The game follows Li Xiaoyao, a young man from a coastal village whose life is upended when he encounters the immortal-trained Lin Yueru and the mysterious Zhao Ling'er. The narrative weaves together themes of fate, sacrifice, and romantic tragedy drawn from classical Chinese folklore and fantasy literature, giving the story an emotional weight that distinguished it sharply from the dungeon-crawl focus of many Western RPGs of the era. Players navigate an overworld map connecting towns, wilderness areas, and dungeons, interacting with NPCs to advance the plot and purchasing equipment and items from shops.
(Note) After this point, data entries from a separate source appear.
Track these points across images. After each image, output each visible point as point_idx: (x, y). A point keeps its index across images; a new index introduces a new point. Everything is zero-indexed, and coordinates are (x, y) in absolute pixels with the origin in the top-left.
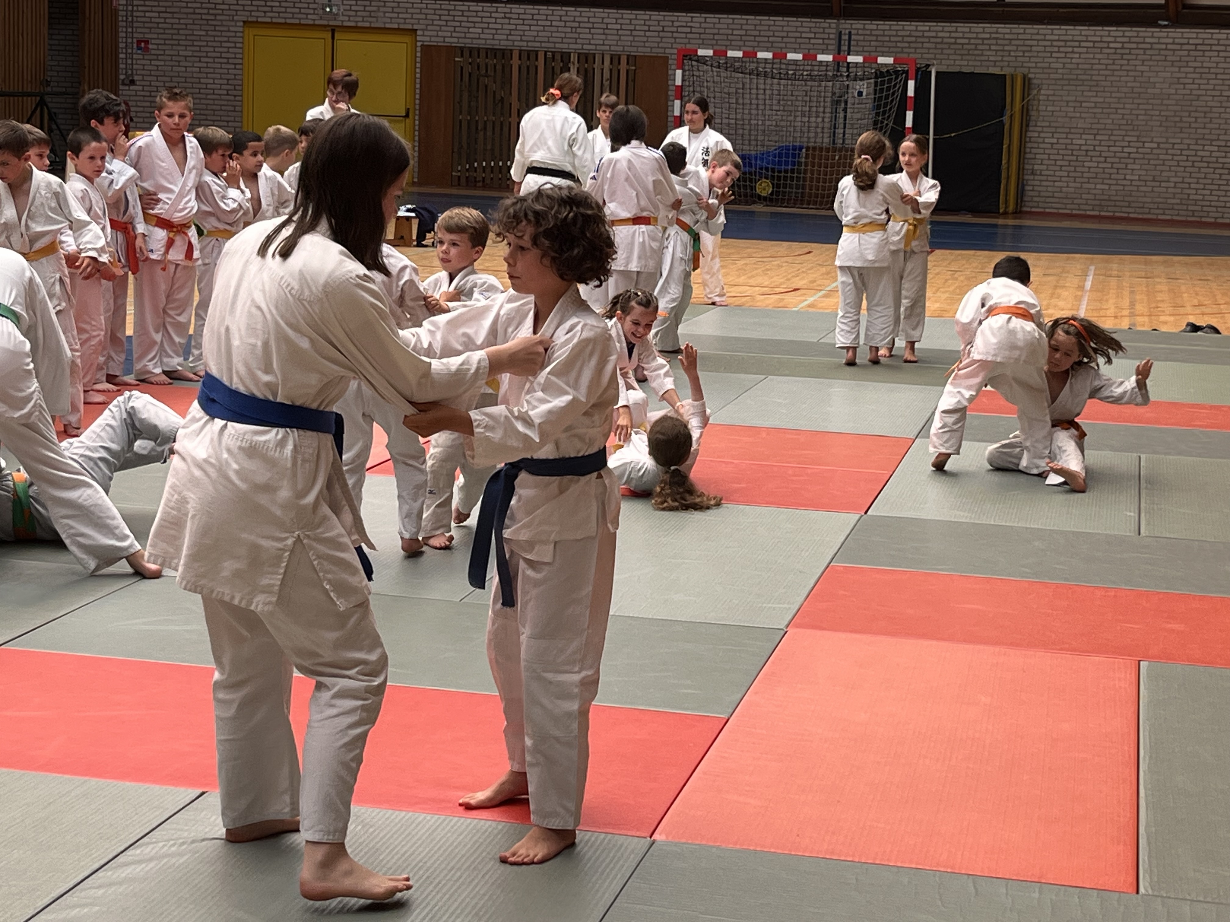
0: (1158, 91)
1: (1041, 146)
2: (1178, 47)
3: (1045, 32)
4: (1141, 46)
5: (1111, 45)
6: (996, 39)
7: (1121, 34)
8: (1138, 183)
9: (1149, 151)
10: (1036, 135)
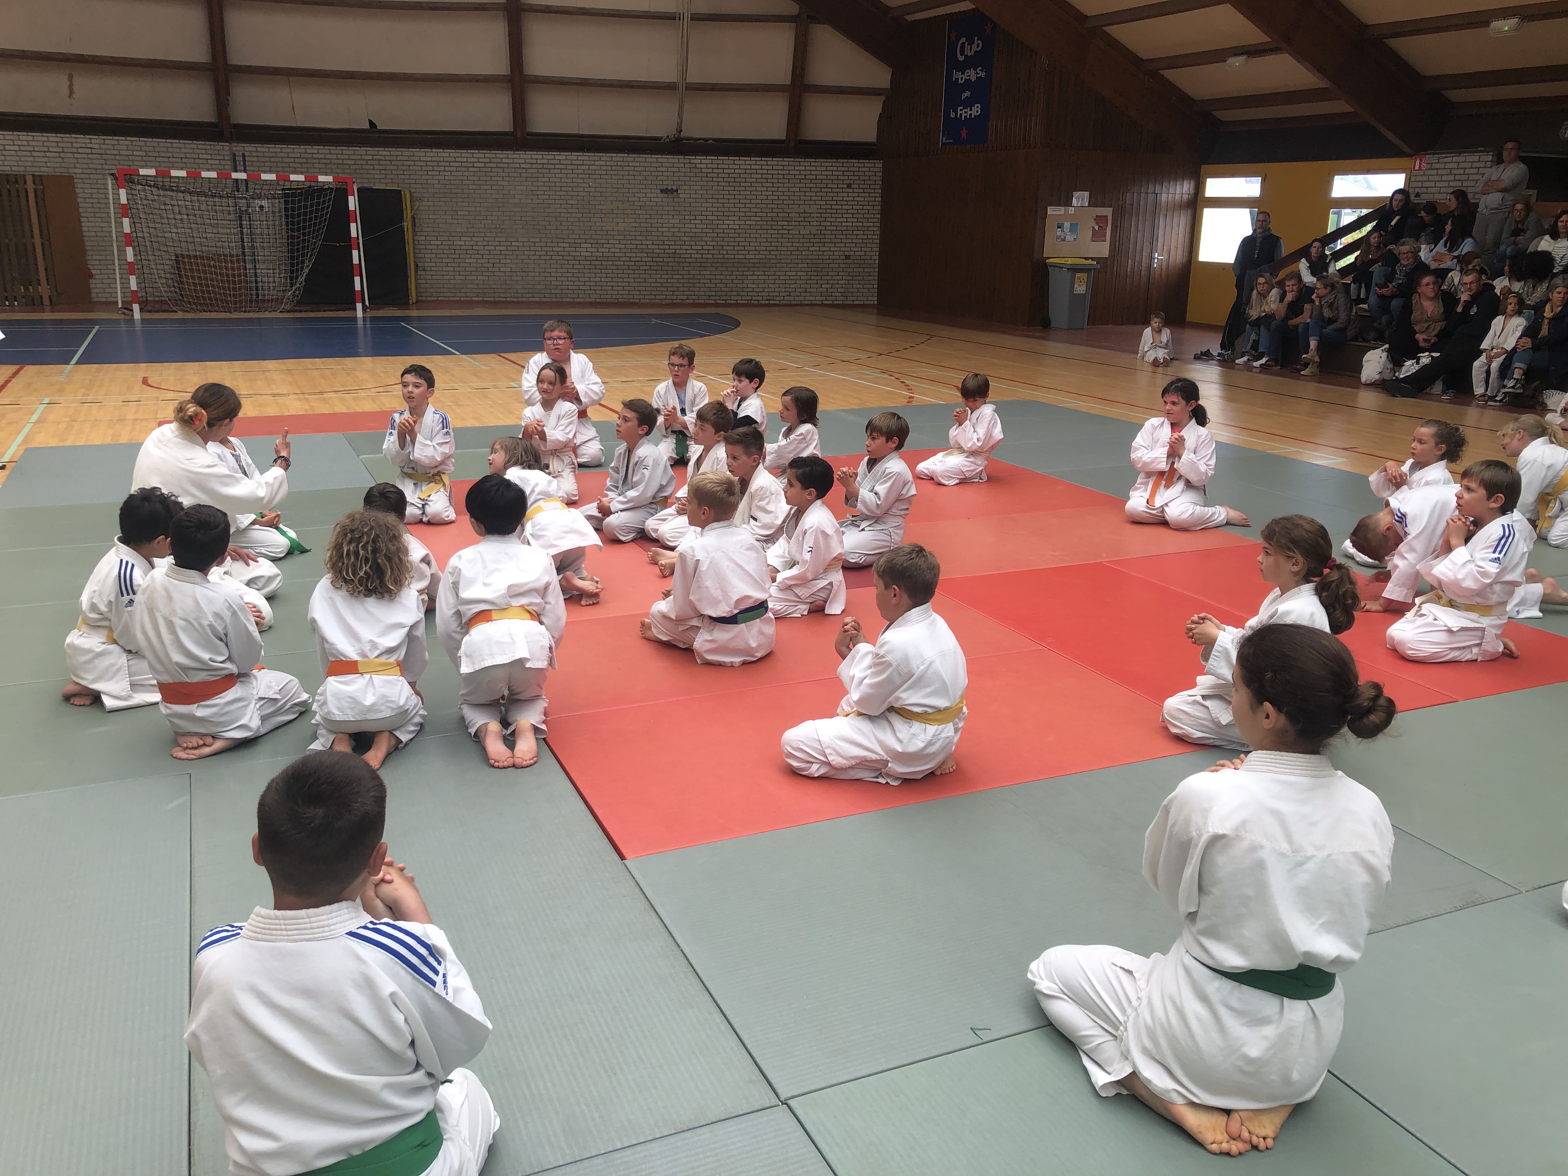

Combat in The Legend of Sword and Fairy is turn-based and menu-driven, presented in a side-view battle screen reminiscent of Japanese RPG conventions. Each character can attack physically, cast spells drawn from a pool of learned abilities, use consumable items, or attempt to flee. Magic points (MP) are a finite and carefully managed resource, making the decision of when to spend them strategically meaningful. Characters gain experience points from battles and level up, improving their statistics and occasionally learning new spells. The game also incorporates a rudimentary alchemy system that allows players to combine certain items to produce more powerful consumables, adding a layer of resource experimentation on top of the standard RPG loop.
Dungeons are maze-like environments navigated from a top-down perspective, and several feature puzzle elements or hidden passages that reward thorough exploration. Random encounters occur frequently in both dungeons and the overworld, a design choice consistent with the era but one that can test the patience of modern players. The game's difficulty curve is uneven by contemporary standards, with some mid-game dungeons presenting a significant spike that demands grinding or careful item management.
Upon its release, The Legend of Sword and Fairy was a landmark event in the Chinese-language gaming market. It demonstrated that a domestically developed RPG could match — and in narrative ambition arguably exceed — the Japanese titles that had previously defined the genre for Chinese-speaking audiences. Its story of doomed love and heroic sacrifice resonated powerfully, and the game cultivated a devoted following across Taiwan and mainland China that persisted for decades. It is credited with establishing the xianxia RPG as a recognizable genre category in Chinese popular culture, influencing not only subsequent games but also television adaptations and broader media.